▶ _EXCERPTED PASSAGE_:
----

Re: [OPE] fascism / opposing imperialist military intervention in Libya

From: Jurriaan Bendien <jurriaanbendien@online.nl>
Date: Fri Mar 25 2011 - 19:19:44 EDT

Claus,

Thank you for your reply. It is certainly true I think that in the last
quarter of the 19th century many corporations grew much bigger in size, qua
assets, employees, and output. But by the same token the total population
and workforce also strongly increased.

*There is no evidence as far as I know that, before say the 1870s,
corporations with a big market-share in each sector were absent, or that
before the 1870s there was no close connection between industrial capital
and bank capital. Joint-stock arrangements and corporate bonds were already
well established. The main thing that changed structurally, in the last
quarter of the 19th century, was the formation of integrated capital
markets, principally on a national scale, but also, more and more,
internationally. This refers to the expansion and growing sophistication of
the credit system and the market for loan capital. When Marx was writing
about the "levelling out of profit rates through competition", he was
anticipating the kind of integrated capital markets which, in the 1860s,
really were not so developed yet.

*There is also no evidence that prior to the 1870s (capitalist) countries
were not imperialist, because they were. To take one indicator, the number
of colonies increased tangentially from the late 1400s century to the 1760s
(from near zero to about 130 colonies), dropped to about about 80 colonies
in 1820, and thereafter again increased tangentially to about 165 colonies
at the eve of world war 1 (Bergesen & Schoenberg 1980, p. 236, based on
Henige 1970). So we can say with confidence that imperialism was bound up
with the whole era of the growth of the capitalist mode of production. We
can even go further than that: before that time, i.e. before the 15th
century, imperialism rarely assumed such a large and pervasive character.
Why? An important factor, leaving aside technologies, was that the state
funds required to mobilize, equip and maintain large armed forces were
lacking. To quote Geoffrey Parker,

"Between 1530 and 1710 there was a ten-fold increase both in the total
numbers of armed forces paid for by the major European states and in the
total numbers involved in the major European battles... the major waves of
administrative reform in western Europe in the 1530s and at the end of the
seventeenth century coincided with major phases of increases in army size.

----

▶ _PROBLEM_:
Answer these questions about the reply on imperialism above.
1. What does the reply name as the main structural change in the last quarter of the 19th century?
2. About how many colonies were there in 1820?
3. Between which two years does the quoted passage say there was a ten-fold increase in the armed forces paid for by the major European states?

----

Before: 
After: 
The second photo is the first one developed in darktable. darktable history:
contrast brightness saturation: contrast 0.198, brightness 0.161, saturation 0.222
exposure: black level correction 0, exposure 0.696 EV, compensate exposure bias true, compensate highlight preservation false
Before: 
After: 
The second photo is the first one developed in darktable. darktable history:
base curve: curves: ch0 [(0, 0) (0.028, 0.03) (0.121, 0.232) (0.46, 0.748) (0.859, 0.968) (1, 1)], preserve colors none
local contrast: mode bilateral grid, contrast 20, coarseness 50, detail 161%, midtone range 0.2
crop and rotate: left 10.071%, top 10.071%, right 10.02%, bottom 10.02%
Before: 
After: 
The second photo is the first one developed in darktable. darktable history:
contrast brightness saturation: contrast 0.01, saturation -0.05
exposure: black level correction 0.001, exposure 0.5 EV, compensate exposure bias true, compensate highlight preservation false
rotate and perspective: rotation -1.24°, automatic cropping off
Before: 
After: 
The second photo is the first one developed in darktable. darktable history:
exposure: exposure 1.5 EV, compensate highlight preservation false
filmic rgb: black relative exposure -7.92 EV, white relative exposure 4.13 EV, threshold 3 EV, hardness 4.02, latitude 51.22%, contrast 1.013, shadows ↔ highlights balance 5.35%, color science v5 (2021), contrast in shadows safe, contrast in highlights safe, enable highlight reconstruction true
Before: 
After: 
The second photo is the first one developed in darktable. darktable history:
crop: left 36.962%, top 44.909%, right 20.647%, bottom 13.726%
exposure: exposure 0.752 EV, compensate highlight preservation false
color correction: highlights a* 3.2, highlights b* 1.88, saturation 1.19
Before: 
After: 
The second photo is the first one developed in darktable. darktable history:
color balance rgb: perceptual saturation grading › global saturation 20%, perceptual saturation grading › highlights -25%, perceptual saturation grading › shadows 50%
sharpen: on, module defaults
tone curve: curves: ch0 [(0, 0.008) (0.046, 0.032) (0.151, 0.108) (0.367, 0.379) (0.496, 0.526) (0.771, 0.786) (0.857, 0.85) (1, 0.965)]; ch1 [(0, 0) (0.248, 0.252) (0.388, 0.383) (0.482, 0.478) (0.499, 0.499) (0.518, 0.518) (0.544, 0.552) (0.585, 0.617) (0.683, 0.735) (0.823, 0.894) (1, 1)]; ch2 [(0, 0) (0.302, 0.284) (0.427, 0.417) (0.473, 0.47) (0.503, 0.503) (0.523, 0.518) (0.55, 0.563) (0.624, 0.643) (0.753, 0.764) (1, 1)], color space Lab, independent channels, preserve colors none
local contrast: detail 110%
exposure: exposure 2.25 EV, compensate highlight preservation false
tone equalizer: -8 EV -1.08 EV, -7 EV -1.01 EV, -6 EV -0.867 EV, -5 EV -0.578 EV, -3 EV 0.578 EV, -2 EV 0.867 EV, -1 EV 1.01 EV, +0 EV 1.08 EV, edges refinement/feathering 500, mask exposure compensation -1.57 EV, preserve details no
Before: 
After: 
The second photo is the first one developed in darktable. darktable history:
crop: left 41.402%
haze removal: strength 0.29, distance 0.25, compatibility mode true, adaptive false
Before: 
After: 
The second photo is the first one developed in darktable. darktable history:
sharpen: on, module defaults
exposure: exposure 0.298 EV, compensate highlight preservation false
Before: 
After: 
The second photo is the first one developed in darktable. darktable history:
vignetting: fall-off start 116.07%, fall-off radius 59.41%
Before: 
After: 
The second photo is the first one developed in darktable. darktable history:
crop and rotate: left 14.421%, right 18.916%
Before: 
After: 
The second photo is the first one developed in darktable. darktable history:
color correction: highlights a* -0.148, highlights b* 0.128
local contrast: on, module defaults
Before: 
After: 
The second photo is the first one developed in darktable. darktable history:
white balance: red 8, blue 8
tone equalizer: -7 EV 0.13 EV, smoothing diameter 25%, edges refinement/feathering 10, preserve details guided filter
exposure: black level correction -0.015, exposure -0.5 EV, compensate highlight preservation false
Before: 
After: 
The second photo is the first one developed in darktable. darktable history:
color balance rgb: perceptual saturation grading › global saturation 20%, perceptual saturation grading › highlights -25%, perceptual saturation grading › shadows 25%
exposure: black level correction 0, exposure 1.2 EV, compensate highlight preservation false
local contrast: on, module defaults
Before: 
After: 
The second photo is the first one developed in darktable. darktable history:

----

▶ _EXERCISE OUTPUT_:
1. The formation of integrated capital markets, principally on a national scale but more and more internationally.
2. About 80.
3. 1530 and 1710.